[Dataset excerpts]

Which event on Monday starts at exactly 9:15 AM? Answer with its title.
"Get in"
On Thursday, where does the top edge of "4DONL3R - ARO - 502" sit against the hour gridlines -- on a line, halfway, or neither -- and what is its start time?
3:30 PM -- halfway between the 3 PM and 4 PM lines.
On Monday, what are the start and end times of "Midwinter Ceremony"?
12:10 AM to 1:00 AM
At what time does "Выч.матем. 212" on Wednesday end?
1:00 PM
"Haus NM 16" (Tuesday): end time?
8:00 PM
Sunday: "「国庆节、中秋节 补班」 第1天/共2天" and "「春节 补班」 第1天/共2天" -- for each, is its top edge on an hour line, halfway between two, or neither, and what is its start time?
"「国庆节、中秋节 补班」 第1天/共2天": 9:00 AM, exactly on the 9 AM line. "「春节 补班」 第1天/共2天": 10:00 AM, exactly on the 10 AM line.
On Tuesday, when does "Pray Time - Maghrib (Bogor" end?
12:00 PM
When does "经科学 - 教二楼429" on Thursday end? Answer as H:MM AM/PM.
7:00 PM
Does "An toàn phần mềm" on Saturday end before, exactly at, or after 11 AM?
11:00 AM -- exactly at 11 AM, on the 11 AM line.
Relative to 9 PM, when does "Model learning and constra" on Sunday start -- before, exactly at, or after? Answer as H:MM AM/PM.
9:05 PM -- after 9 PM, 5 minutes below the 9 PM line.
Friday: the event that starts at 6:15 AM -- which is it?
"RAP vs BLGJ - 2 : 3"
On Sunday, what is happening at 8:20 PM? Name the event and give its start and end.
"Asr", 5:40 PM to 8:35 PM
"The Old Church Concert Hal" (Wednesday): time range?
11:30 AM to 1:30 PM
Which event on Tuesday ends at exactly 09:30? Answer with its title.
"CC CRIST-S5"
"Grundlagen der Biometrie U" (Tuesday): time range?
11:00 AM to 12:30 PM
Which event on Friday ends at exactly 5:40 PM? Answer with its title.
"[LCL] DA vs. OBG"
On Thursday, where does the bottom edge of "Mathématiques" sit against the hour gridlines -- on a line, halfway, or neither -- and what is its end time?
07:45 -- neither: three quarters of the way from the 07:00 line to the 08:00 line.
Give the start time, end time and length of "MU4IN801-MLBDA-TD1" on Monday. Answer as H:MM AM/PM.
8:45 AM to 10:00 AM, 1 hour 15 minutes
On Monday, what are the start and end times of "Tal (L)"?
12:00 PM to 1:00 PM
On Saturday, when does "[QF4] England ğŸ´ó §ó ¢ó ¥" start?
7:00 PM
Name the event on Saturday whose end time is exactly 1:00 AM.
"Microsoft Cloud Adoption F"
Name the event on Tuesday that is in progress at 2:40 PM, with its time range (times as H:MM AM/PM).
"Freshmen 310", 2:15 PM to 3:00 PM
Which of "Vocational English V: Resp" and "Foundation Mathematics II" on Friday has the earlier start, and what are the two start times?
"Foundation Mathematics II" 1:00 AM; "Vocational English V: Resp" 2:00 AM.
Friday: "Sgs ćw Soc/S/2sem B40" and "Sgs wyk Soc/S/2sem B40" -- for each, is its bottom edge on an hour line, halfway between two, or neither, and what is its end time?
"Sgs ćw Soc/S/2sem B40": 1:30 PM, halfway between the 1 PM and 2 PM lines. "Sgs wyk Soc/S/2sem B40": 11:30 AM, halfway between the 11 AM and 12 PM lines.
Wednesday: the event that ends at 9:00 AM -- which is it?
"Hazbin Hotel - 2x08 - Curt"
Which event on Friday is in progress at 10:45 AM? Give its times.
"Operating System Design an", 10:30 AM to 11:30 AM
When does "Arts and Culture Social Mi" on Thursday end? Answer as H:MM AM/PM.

**EXERCISE REQUIREMENTS:**
Format every item above as a JSON list of strings, one string per line, leaving out any blank lines.

**ANSWER TO THIS PROBLEM:**
[
  "Which event on Monday starts at exactly 9:15 AM? Answer with its title.",
  "\"Get in\"",
  "On Thursday, where does the top edge of \"4DONL3R - ARO - 502\" sit against the hour gridlines -- on a line, halfway, or neither -- and what is its start time?",
  "3:30 PM -- halfway between the 3 PM and 4 PM lines.",
  "On Monday, what are the start and end times of \"Midwinter Ceremony\"?",
  "12:10 AM to 1:00 AM",
  "At what time does \"Выч.матем. 212\" on Wednesday end?",
  "1:00 PM",
  "\"Haus NM 16\" (Tuesday): end time?",
  "8:00 PM",
  "Sunday: \"「国庆节、中秋节 补班」 第1天/共2天\" and \"「春节 补班」 第1天/共2天\" -- for each, is its top edge on an hour line, halfway between two, or neither, and what is its start time?",
  "\"「国庆节、中秋节 补班」 第1天/共2天\": 9:00 AM, exactly on the 9 AM line. \"「春节 补班」 第1天/共2天\": 10:00 AM, exactly on the 10 AM line.",
  "On Tuesday, when does \"Pray Time - Maghrib (Bogor\" end?",
  "12:00 PM",
  "When does \"经科学 - 教二楼429\" on Thursday end? Answer as H:MM AM/PM.",
  "7:00 PM",
  "Does \"An toàn phần mềm\" on Saturday end before, exactly at, or after 11 AM?",
  "11:00 AM -- exactly at 11 AM, on the 11 AM line.",
  "Relative to 9 PM, when does \"Model learning and constra\" on Sunday start -- before, exactly at, or after? Answer as H:MM AM/PM.",
  "9:05 PM -- after 9 PM, 5 minutes below the 9 PM line.",
  "Friday: the event that starts at 6:15 AM -- which is it?",
  "\"RAP vs BLGJ - 2 : 3\"",
  "On Sunday, what is happening at 8:20 PM? Name the event and give its start and end.",
  "\"Asr\", 5:40 PM to 8:35 PM",
  "\"The Old Church Concert Hal\" (Wednesday): time range?",
  "11:30 AM to 1:30 PM",
  "Which event on Tuesday ends at exactly 09:30? Answer with its title.",
  "\"CC CRIST-S5\"",
  "\"Grundlagen der Biometrie U\" (Tuesday): time range?",
  "11:00 AM to 12:30 PM",
  "Which event on Friday ends at exactly 5:40 PM? Answer with its title.",
  "\"[LCL] DA vs. OBG\"",
  "On Thursday, where does the bottom edge of \"Mathématiques\" sit against the hour gridlines -- on a line, halfway, or neither -- and what is its end time?",
  "07:45 -- neither: three quarters of the way from the 07:00 line to the 08:00 line.",
  "Give the start time, end time and length of \"MU4IN801-MLBDA-TD1\" on Monday. Answer as H:MM AM/PM.",
  "8:45 AM to 10:00 AM, 1 hour 15 minutes",
  "On Monday, what are the start and end times of \"Tal (L)\"?",
  "12:00 PM to 1:00 PM",
  "On Saturday, when does \"[QF4] England ğŸ´ó §ó ¢ó ¥\" start?",
  "7:00 PM",
  "Name the event on Saturday whose end time is exactly 1:00 AM.",
  "\"Microsoft Cloud Adoption F\"",
  "Name the event on Tuesday that is in progress at 2:40 PM, with its time range (times as H:MM AM/PM).",
  "\"Freshmen 310\", 2:15 PM to 3:00 PM",
  "Which of \"Vocational English V: Resp\" and \"Foundation Mathematics II\" on Friday has the earlier start, and what are the two start times?",
  "\"Foundation Mathematics II\" 1:00 AM; \"Vocational English V: Resp\" 2:00 AM.",
  "Friday: \"Sgs ćw Soc/S/2sem B40\" and \"Sgs wyk Soc/S/2sem B40\" -- for each, is its bottom edge on an hour line, halfway between two, or neither, and what is its end time?",
  "\"Sgs ćw Soc/S/2sem B40\": 1:30 PM, halfway between the 1 PM and 2 PM lines. \"Sgs wyk Soc/S/2sem B40\": 11:30 AM, halfway between the 11 AM and 12 PM lines.",
  "Wednesday: the event that ends at 9:00 AM -- which is it?",
  "\"Hazbin Hotel - 2x08 - Curt\"",
  "Which event on Friday is in progress at 10:45 AM? Give its times.",
  "\"Operating System Design an\", 10:30 AM to 11:30 AM",
  "When does \"Arts and Culture Social Mi\" on Thursday end? Answer as H:MM AM/PM."
]